§ **Material supplied**

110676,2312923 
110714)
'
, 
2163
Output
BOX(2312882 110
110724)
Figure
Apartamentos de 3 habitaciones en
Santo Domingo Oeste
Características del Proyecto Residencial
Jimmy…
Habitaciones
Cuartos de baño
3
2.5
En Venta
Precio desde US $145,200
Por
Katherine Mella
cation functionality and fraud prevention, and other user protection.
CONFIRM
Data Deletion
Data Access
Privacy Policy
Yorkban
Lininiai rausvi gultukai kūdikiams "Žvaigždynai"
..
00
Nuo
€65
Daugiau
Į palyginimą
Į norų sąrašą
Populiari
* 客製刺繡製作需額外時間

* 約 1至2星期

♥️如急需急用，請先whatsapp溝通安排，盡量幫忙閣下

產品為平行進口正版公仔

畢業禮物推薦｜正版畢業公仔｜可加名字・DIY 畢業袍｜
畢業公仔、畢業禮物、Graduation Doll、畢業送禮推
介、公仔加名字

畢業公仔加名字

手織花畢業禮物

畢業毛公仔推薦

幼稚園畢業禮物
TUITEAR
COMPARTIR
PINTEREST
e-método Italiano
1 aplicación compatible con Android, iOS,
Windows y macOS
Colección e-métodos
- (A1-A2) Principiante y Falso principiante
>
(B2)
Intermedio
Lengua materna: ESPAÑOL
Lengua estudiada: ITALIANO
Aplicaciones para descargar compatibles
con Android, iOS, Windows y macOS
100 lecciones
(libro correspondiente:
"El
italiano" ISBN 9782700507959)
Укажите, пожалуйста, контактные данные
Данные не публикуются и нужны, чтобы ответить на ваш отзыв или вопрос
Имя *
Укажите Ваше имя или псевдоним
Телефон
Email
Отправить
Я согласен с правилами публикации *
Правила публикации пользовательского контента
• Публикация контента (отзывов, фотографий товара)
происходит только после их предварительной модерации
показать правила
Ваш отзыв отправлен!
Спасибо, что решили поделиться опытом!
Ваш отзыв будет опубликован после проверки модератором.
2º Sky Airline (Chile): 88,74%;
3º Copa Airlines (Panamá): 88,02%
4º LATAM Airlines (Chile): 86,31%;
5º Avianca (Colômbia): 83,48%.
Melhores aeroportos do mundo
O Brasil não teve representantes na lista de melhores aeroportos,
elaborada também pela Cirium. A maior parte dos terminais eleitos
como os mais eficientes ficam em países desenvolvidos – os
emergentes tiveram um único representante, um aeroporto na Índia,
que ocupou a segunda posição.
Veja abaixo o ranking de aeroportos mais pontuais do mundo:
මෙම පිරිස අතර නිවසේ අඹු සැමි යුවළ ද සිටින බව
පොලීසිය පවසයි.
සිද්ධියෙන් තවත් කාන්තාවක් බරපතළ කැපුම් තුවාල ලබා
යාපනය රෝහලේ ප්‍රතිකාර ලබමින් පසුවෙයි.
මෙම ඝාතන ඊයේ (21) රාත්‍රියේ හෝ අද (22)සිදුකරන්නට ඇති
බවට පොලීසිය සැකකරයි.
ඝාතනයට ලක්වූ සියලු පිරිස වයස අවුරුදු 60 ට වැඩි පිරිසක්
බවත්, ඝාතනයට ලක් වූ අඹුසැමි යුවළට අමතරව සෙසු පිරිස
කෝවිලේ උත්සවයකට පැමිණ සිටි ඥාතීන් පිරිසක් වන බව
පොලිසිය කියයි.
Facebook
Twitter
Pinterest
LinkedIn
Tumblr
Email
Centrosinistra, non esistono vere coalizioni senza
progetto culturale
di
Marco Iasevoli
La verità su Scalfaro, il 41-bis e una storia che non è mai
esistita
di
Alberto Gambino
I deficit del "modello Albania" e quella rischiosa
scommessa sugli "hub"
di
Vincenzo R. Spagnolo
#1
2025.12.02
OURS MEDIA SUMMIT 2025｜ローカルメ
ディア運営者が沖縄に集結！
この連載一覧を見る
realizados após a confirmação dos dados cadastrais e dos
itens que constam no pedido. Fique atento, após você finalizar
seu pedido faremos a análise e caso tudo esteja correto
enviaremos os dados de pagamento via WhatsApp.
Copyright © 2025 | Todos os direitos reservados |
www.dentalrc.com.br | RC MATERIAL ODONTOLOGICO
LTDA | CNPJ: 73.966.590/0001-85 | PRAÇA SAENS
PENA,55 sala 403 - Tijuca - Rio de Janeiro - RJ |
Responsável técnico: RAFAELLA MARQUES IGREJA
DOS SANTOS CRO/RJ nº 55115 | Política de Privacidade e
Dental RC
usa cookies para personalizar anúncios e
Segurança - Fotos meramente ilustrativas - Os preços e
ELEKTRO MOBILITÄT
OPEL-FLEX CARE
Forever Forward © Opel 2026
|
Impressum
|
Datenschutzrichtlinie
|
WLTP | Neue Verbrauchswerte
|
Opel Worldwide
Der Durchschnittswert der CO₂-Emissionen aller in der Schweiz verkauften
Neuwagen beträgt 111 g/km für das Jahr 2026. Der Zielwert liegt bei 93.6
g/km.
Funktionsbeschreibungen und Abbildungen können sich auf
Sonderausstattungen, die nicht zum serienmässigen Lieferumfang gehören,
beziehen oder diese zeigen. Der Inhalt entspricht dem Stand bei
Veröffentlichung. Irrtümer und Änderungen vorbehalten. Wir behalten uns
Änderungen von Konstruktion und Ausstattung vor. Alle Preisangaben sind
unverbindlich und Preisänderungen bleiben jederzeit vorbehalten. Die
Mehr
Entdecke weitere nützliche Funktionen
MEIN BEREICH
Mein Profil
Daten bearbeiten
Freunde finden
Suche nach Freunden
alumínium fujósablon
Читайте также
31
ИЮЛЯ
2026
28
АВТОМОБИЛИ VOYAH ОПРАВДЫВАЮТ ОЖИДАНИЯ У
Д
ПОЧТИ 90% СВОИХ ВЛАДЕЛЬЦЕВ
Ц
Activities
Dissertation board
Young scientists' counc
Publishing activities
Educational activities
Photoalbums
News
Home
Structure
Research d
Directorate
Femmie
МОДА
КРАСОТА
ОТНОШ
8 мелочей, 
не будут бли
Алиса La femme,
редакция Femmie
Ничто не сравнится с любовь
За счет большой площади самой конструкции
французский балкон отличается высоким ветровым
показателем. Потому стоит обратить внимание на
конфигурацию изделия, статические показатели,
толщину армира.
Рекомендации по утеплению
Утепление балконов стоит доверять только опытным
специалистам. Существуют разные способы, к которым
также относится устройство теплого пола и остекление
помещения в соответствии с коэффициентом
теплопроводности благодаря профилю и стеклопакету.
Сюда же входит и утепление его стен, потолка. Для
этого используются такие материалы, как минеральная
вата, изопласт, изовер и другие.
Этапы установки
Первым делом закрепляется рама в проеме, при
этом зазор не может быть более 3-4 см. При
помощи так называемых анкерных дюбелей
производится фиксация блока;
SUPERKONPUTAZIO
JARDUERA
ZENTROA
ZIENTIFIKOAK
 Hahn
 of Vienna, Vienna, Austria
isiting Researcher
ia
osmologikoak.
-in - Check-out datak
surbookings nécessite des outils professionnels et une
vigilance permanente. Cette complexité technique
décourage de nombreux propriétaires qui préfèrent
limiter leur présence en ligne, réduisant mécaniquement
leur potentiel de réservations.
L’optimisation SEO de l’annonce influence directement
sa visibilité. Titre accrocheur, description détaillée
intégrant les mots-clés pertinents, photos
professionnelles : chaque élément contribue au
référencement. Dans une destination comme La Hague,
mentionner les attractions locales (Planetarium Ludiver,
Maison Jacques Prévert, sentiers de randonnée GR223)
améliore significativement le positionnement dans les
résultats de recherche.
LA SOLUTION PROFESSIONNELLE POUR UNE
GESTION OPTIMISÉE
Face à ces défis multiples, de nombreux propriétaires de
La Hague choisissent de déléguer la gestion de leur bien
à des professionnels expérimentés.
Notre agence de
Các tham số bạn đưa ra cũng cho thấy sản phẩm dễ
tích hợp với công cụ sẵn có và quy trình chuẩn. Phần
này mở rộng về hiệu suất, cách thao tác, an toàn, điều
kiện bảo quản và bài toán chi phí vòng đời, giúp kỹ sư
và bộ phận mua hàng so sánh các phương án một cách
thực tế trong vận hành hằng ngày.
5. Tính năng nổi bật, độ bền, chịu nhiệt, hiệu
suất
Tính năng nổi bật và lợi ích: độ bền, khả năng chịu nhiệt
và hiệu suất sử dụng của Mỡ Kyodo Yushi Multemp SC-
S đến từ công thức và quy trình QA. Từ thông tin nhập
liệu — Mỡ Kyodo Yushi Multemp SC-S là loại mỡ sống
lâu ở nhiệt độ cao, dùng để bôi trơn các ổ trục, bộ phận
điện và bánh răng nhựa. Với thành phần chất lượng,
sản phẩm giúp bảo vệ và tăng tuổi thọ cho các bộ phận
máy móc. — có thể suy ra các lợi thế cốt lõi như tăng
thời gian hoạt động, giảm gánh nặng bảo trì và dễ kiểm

§ **Task statement**
Copy out the data above, word for word, from its first line through the line containing "Data Deletion", and include that line.

§ **Response**
110676,2312923 
110714)
'
, 
2163
Output
BOX(2312882 110
110724)
Figure
Apartamentos de 3 habitaciones en
Santo Domingo Oeste
Características del Proyecto Residencial
Jimmy…
Habitaciones
Cuartos de baño
3
2.5
En Venta
Precio desde US $145,200
Por
Katherine Mella
cation functionality and fraud prevention, and other user protection.
CONFIRM
Data Deletion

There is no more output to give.